A 'Doctor Who' movie is in development.

'Harry Potter' director David Yates plans to spend "two to three years" working with the BBC to turn the popular sci-fi TV series into a cinematic spectacular as he thinks the show - which currently stars Matt Smith as the titular Time Lord - needs a lot of work to make the transition to the big screen.

David - who is working with Jane Tranter, BBC Worldwide's executive vice president of programming and production - told Variety: "We're looking at writers now. We're going to spend two to three years to get it right. It needs quite a radical transformation to take it into the bigger arena."
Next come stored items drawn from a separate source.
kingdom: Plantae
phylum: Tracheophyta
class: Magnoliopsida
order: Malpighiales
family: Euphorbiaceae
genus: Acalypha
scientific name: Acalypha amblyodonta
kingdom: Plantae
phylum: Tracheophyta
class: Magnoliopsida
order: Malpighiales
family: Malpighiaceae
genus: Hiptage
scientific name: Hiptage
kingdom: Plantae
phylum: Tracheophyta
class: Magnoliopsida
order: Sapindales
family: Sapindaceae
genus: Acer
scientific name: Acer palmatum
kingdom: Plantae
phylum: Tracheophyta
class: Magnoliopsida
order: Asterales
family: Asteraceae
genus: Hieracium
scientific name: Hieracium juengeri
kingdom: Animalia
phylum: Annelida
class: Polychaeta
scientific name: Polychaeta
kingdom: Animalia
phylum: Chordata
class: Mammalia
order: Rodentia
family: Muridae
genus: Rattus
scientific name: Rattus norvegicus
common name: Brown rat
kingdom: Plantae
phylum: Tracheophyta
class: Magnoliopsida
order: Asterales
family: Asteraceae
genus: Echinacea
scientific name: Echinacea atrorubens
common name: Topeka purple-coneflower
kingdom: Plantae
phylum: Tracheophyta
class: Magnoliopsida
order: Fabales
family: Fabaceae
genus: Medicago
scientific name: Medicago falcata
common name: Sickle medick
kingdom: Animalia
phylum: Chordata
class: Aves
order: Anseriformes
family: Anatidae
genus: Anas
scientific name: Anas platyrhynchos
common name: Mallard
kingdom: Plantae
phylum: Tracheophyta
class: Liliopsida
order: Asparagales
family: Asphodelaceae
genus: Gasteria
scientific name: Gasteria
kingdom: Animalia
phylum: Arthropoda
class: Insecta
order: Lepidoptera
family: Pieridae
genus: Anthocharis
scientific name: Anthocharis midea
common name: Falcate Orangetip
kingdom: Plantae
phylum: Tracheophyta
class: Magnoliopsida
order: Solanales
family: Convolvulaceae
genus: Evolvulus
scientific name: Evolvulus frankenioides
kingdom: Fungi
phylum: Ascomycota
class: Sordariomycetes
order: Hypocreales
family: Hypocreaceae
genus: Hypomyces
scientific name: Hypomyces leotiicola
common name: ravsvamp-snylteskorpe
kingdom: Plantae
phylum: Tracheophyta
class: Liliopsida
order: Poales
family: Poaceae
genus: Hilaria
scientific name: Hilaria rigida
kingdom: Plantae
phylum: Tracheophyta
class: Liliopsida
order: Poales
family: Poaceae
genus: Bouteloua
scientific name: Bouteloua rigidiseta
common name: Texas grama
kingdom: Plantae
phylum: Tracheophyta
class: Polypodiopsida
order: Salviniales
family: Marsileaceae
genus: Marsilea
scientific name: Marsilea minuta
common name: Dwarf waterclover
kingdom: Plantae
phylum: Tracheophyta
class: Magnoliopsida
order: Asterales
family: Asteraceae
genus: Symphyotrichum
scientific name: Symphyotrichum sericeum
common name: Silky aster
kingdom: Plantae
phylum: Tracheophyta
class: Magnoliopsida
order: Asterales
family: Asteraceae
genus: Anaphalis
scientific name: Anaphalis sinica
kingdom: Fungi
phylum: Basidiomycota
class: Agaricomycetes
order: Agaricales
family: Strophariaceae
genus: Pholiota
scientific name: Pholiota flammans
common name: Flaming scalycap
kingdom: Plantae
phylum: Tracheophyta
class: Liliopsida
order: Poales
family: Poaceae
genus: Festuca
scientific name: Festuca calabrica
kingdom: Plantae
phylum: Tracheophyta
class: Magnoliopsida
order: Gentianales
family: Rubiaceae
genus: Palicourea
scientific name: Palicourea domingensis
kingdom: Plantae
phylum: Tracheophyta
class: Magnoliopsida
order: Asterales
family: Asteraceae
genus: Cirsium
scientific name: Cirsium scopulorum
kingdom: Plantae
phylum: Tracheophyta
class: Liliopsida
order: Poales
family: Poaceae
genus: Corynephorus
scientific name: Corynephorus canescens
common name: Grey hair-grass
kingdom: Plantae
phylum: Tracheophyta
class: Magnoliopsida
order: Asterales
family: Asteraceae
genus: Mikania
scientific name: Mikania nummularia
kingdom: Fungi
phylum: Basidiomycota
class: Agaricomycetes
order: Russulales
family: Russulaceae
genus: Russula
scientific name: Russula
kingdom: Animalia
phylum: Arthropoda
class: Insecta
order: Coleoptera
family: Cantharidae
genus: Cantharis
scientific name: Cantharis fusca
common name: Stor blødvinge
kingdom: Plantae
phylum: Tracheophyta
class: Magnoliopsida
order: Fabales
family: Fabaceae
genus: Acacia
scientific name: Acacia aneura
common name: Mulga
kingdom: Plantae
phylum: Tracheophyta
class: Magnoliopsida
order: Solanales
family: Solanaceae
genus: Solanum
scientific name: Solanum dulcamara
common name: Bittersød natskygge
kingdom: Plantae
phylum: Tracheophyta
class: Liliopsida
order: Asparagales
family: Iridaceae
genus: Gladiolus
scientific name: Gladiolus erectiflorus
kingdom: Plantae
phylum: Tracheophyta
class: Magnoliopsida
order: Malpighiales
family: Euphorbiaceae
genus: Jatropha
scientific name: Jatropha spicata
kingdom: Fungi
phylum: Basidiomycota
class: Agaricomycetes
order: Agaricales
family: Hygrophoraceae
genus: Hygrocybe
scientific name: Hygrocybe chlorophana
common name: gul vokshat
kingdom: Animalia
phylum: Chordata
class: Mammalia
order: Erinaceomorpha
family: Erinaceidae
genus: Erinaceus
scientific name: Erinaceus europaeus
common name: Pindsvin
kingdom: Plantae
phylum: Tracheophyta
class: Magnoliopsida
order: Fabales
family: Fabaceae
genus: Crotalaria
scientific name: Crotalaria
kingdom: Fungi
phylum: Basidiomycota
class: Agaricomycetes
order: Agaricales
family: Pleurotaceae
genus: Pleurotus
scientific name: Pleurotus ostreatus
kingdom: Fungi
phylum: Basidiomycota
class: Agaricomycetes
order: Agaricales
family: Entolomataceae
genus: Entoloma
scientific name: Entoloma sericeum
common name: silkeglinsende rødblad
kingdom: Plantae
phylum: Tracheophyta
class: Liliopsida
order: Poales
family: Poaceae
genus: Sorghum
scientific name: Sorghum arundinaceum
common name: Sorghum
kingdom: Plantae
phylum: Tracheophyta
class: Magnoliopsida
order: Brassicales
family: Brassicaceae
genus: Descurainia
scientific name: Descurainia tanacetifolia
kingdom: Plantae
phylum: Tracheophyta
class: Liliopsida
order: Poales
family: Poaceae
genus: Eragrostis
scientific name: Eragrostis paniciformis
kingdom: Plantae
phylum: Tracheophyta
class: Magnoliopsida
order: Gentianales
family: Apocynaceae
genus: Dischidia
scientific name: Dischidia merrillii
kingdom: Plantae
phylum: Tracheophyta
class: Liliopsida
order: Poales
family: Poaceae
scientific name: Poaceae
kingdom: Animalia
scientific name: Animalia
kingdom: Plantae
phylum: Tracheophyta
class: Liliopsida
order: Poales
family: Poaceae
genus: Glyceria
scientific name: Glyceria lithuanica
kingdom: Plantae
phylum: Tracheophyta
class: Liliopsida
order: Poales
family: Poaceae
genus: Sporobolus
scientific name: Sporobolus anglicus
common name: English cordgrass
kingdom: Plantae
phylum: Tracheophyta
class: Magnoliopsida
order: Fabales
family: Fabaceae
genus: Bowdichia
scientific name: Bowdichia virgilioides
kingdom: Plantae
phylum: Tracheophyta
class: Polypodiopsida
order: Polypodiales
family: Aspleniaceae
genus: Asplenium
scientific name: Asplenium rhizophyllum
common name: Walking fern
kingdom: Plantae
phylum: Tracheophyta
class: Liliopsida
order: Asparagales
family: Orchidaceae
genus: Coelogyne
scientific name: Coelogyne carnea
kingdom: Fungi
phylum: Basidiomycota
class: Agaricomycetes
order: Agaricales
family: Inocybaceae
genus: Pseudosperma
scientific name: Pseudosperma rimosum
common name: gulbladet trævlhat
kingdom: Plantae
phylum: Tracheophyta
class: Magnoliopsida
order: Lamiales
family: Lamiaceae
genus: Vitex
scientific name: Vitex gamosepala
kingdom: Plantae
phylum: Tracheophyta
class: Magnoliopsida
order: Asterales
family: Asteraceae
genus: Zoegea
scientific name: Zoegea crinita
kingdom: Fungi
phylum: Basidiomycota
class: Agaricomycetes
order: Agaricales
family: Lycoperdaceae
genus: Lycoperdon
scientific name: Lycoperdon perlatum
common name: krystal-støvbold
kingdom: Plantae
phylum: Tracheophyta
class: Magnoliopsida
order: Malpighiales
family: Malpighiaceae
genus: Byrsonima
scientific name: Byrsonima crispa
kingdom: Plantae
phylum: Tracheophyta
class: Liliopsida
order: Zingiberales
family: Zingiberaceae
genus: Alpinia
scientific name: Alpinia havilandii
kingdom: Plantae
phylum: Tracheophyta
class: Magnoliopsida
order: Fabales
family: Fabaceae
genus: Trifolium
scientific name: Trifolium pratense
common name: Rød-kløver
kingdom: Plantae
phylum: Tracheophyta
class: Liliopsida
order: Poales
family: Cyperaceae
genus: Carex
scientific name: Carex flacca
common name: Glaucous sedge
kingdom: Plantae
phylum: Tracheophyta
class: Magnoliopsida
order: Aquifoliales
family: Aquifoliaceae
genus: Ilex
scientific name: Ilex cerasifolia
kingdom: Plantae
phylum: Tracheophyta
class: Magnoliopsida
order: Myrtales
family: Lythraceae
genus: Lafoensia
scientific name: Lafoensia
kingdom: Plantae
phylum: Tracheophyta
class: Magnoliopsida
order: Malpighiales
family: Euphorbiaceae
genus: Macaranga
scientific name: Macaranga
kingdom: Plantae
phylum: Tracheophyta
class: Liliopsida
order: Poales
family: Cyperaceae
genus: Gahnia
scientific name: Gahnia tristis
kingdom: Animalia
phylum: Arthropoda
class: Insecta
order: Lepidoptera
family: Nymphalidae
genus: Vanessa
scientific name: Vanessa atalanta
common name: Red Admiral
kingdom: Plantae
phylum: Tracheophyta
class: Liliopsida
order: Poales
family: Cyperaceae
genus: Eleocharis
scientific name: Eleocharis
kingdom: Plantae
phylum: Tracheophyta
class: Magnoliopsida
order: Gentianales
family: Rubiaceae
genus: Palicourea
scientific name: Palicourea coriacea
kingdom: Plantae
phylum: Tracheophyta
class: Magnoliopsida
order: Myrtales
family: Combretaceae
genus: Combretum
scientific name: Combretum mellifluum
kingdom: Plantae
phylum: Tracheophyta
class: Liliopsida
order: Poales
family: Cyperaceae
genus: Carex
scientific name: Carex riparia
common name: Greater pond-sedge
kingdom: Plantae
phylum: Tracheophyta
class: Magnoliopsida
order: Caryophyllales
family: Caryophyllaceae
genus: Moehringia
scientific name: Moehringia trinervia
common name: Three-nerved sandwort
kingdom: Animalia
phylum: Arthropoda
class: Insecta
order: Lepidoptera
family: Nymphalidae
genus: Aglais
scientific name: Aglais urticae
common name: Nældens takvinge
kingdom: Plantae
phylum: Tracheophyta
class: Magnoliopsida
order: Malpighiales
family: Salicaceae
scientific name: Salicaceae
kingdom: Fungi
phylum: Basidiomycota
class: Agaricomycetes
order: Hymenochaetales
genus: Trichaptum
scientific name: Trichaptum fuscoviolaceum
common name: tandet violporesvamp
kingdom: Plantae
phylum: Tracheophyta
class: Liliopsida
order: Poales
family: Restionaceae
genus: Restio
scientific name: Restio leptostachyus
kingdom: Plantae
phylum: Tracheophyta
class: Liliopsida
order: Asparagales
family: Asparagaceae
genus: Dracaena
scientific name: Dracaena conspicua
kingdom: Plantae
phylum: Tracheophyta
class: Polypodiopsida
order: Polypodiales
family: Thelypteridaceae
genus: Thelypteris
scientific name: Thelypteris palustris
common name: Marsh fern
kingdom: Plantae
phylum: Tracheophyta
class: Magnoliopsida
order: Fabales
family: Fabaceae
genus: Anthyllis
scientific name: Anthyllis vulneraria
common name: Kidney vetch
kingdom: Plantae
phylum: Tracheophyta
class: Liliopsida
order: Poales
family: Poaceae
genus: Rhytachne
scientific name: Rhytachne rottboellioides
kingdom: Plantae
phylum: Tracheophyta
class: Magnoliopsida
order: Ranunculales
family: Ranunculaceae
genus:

David does not intend for the movie to be a direct follow on from the current TV series and plans to "start from scratch" away from the work done by writers Russell T. Davies and Steven Moffat since the franchise was rebooted in 2005.

He added: "The notion of the time-travelling Time Lord is such a strong one, because you can express story and drama in any dimension or time.

"Russell T. Davies and then Steven Moffat have done their own transformations, which were fantastic, but we have to put that aside and start from scratch.

"We want a British sensibility, but having said that, Steve Kloves wrote the 'Potter' films and captured that British sensibility perfectly, so we are looking at American writers too."

Peter Cushing has previously played the Doctor in two movies, 'Doctor Who and the Daleks' and 'Doctor Who: Daleks' Invasion Earth 2150 A.D' - which were released in 1965 and 1966 respectively - while Matt is the eleventh actor to portray the character on TV.